Researchers at the Medical University of Vienna developed a new "therapeutic matchmaking" framework for rheumatoid arthritis management, prioritizing safety profiles and patient characteristics over traditional efficacy measures, according to a new review.
In the study, in Nature Reviews Rheumatology, the researchers reported that biological therapies show comparable efficacy rates, with ACR20, ACR50, and ACR70 response rates of approximately 60%, 40%, and 20%, respectively, in methotrexate-insufficient responders. Given this similarity, the framework suggested that treatment selection should increasingly consider safety and multimorbidity rather than efficacy alone.

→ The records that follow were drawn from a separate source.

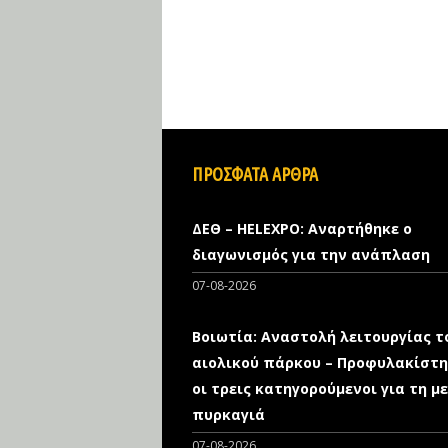
ΠΡΟΣΦΑΤΑ ΑΡΘΡΑ
ΔΕΘ – HELEXPO: Αναρτήθηκε ο
διαγωνισμός για την ανάπλαση
07-08-2026
Βοιωτία: Αναστολή λειτουργίας τ
αιολικού πάρκου – Προφυλακίστ
οι τρεις κατηγορούμενοι για τη μ
πυρκαγιά
07-08-2026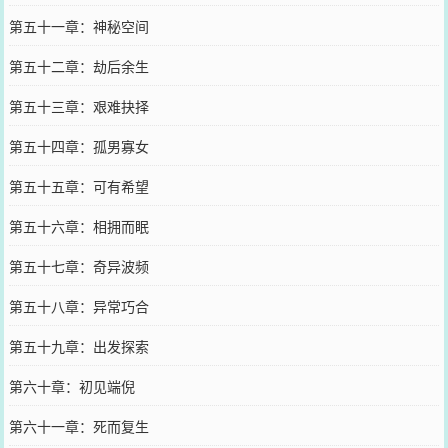
第五十一章：神秘空间
第五十二章：劫后余生
第五十三章：艰难抉择
第五十四章：孤男寡女
第五十五章：可有希望
第五十六章：相拥而眠
第五十七章：奇异波频
第五十八章：异常巧合
第五十九章：出发探索
第六十章：初见端倪
第六十一章：死而复生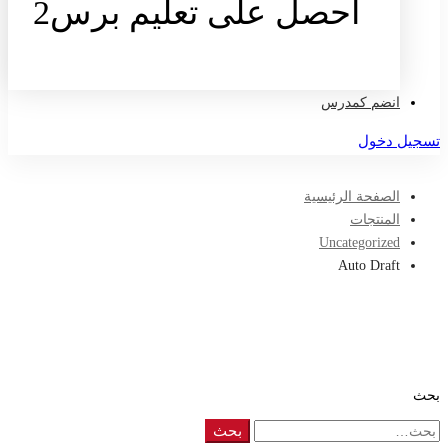
احصل على تعليم برس2
تواصل معنا
انضم كمدرس
تسجيل دخول
الصفحة الرئيسية
المنتجات
Uncategorized
Auto Draft
بحث
Search
بحث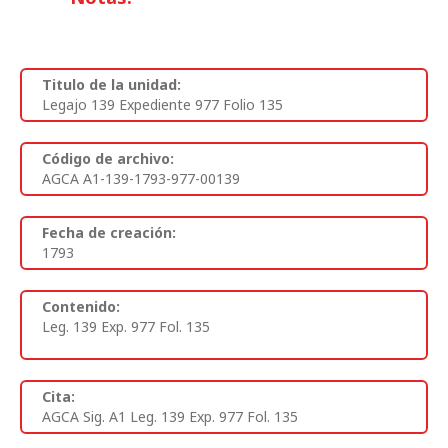
Titulo de la unidad:
Legajo 139 Expediente 977 Folio 135
Código de archivo:
AGCA A1-139-1793-977-00139
Fecha de creación:
1793
Contenido:
Leg. 139 Exp. 977 Fol. 135
Cita:
AGCA Sig. A1 Leg. 139 Exp. 977 Fol. 135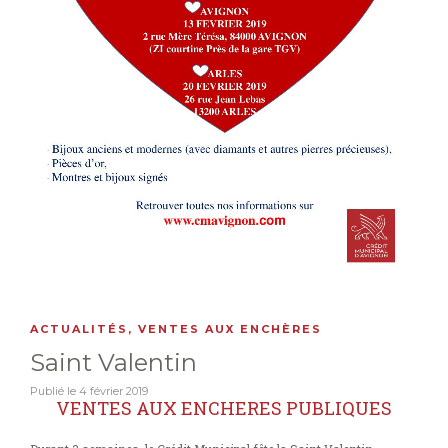
ACTUALITÉS
,
VENTES AUX ENCHÈRES
Saint Valentin
Publié le
4 février 2019
VENTES AUX ENCHERES PUBLIQUES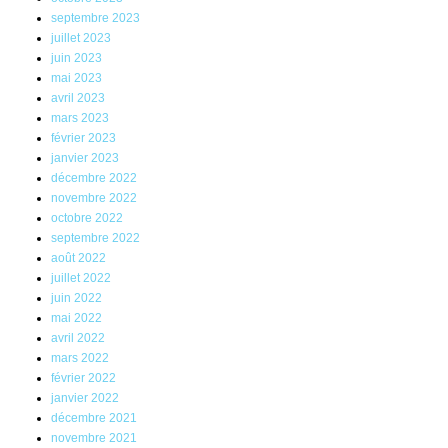
septembre 2023
juillet 2023
juin 2023
mai 2023
avril 2023
mars 2023
février 2023
janvier 2023
décembre 2022
novembre 2022
octobre 2022
septembre 2022
août 2022
juillet 2022
juin 2022
mai 2022
avril 2022
mars 2022
février 2022
janvier 2022
décembre 2021
novembre 2021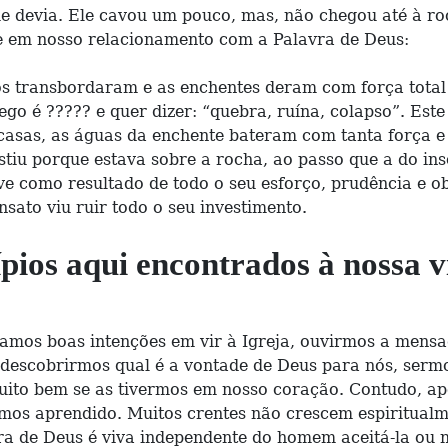
e devia. Ele cavou um pouco, mas, não chegou até à roc
a e em nosso relacionamento com a Palavra de Deus:
os transbordaram e as enchentes deram com força total
rego é ????? e quer dizer: “quebra, ruína, colapso”. Es
sas, as águas da enchente bateram com tanta força e a
stiu porque estava sobre a rocha, ao passo que a do in
eve como resultado de todo o seu esforço, prudência e 
sato viu ruir todo o seu investimento.
ípios aqui encontrados à nossa 
amos boas intenções em vir à Igreja, ouvirmos a mens
descobrirmos qual é a vontade de Deus para nós, sermos
muito bem se as tivermos em nosso coração. Contudo, a
temos aprendido. Muitos crentes não crescem espiritua
ra de Deus é viva independente do homem aceitá-la ou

Key safety considerations identified included:
- Tumor necrosis factor (TNF) inhibitors: Contraindicated in moderate-to-severe heart failure (NYHA class III/IV).
- Janus kinase (JAK) inhibitors: Require caution in patients with atherosclerotic cardiovascular disease or venous thromboembolism because of the associated risks.
- Interleukin (IL)-6 inhibitors: Linked with increased risk of gastrointestinal perforation, particularly with a history of diverticulitis.
- Rituximab: Requires careful use in patients with hypogammaglobulinemia.
- Abatacept and JAK inhibitors: Caution advised in patients with recent malignancies.
Three trials (ARCTIC, TaSER, IMAGINE-RA) examined whether subclinical imaging targets offered an advantage. Results showed no statistically significant difference in primary outcomes between strategies focusing on subclinical versus clinical outcomes.
The study’s "dissociation concept" highlighted that low disease activity states can halt structural progression when treated with biological disease-modifying antirheumatic drugs (DMARDs) or JAK inhibitors, an effect not seen with conventional DMARDs. This effect was documented for:
- TNF inhibitors
- IL-6 inhibitors
- Rituximab
- JAK inhibitors.
Additionally, patients with rheumatoid arthritis often present with significant multimorbidity, necessitating efficient strategies given the worldwide shortage of rheumatologists.
The framework addressed three primary patient scenarios:
- Early disease with good tolerability
- Difficult-to-treat or refractory disease
- Patients with significant comorbidities.
While traditional treat-to-target approaches aim for disease activity thresholds, the new "smart-to-target" approach proposed a balance between therapeutic effort and clinical benefit, noting that achieving subclinical remission may require a disproportionate increase in effort relative to clinical remission.
A statement of ethics declarations can be found in the study.